The smell of bacon and eggs when they came was heavenly. Hornblower could sit down with appetite while Emily bore little Horatio off to bed. And after bacon and eggs, cold beef and pickled onions, and a flagon of beer — another simple pleasure, that of eating his fill and more, the knowledge that he was eating too much serving as a sauce to him who kept himself almost invariably within bounds and who looked upon overindulgence usually with suspicion and contempt. With his duty carried out successfully today he had for once no care for the morrow, not even when the day after tomorrow would see him engaged in the rather frightening experience of attending the King’s levee. And Maria had come safely through her ordeal, and he had a little daughter who would be as adorable as his little son. Then he sneezed three times running.

Chapter VI

“Whitehall Steps,” said Hornblower, stepping down into his gig at Deptford Hard.
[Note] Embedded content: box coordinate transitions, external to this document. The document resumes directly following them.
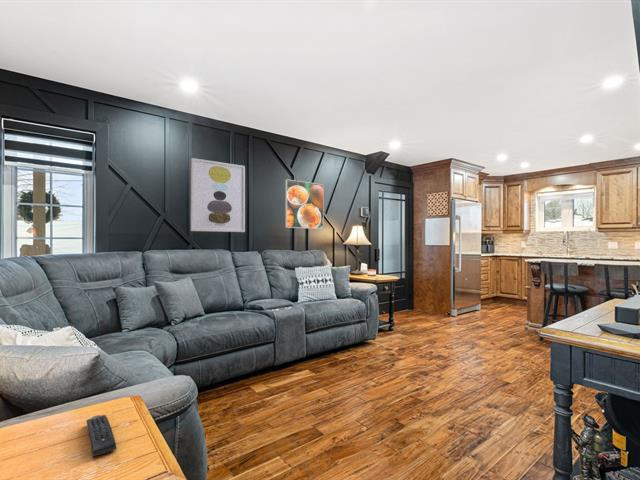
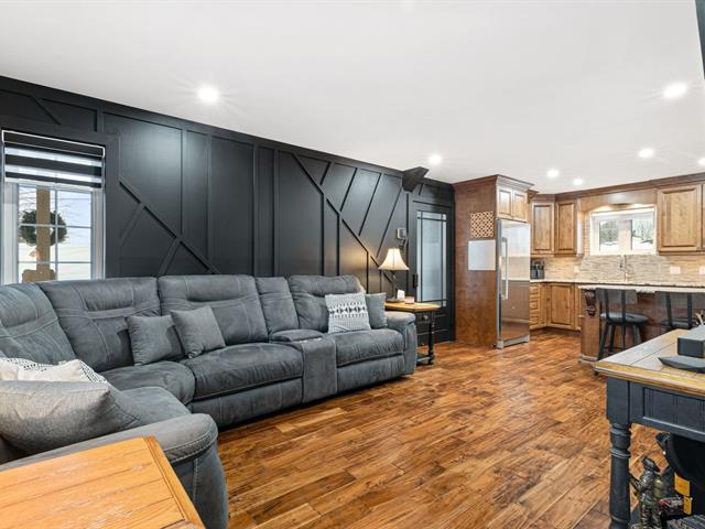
- wall art [190,157,246,233]
- remote control [85,414,117,458]
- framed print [284,178,325,230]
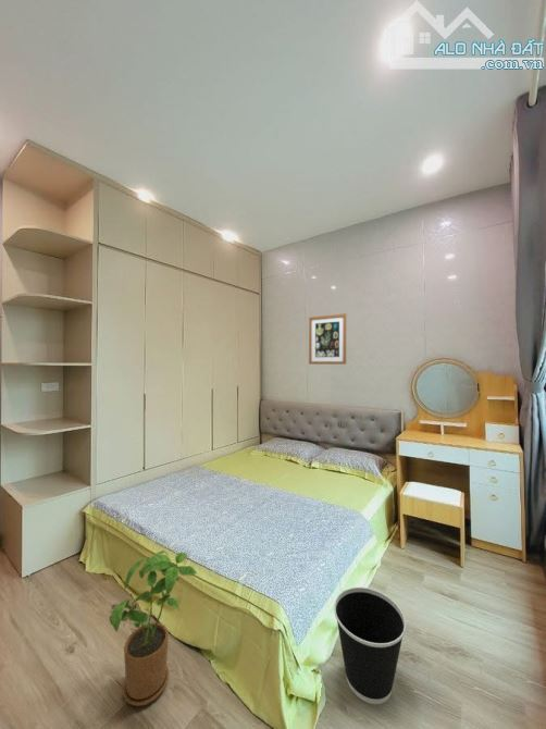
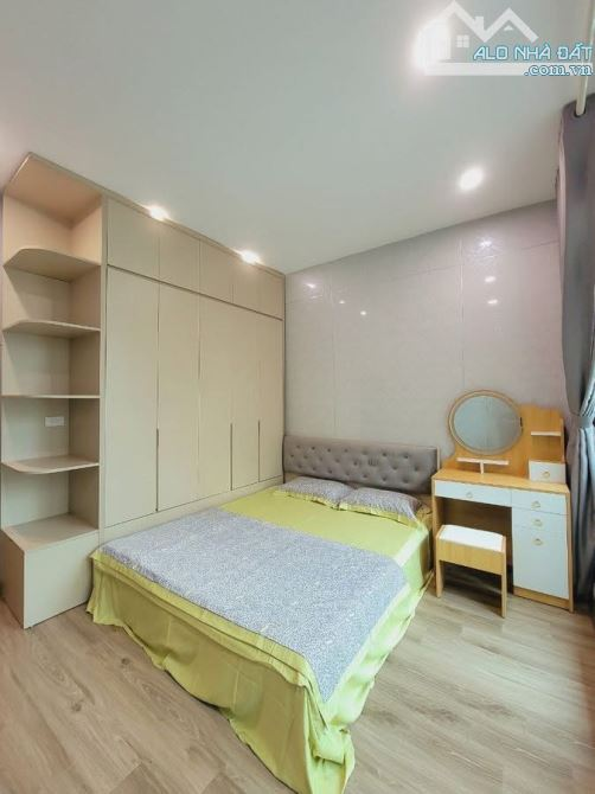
- house plant [109,549,197,707]
- wall art [308,312,347,366]
- wastebasket [333,586,407,705]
It was convenient having his gig for use here; it was faster than a wherryman’s boat and it cost him nothing.

“Give way!” said the coxswain.

Of course it was raining. The westerly wind still blew and bore with it today flurries of heavy rain, which hissed down on the surface of the river, roared on the tarpaulins of the wretched boat’s crew, and rattled loudly on the sou’wester which Hornblower wore on his head while he sheltered his cocked hat under his boat cloak. He sniffed lamentably. He had the worst cold he had ever experienced, and he needed to use his handkerchief. But that meant bringing a hand out from under his cloak, and he would not do that — with the boat cloak spread round him like a tent as he sat in the stern‑sheets, and with the sou’wester on top, he could hope to keep himself reasonably dry as far as Whitehall if he did not disturb the arrangement. He preferred to sniff.

Up the river, through the rain; under London Bridge, round the bends he had come to know so well during the last few days. He cowered in misery under his boat cloak, shuddering. He was sure he had never felt so ill in his life before. He ought to be in bed, with hot bricks at his feet and hot rum‑and‑water at his side, but on the day when the First Lord was going to take him to the Court of St. James’s he could not possibly plead illness, not even though the shivers ran up and down his spine and his legs felt too weak to carry him.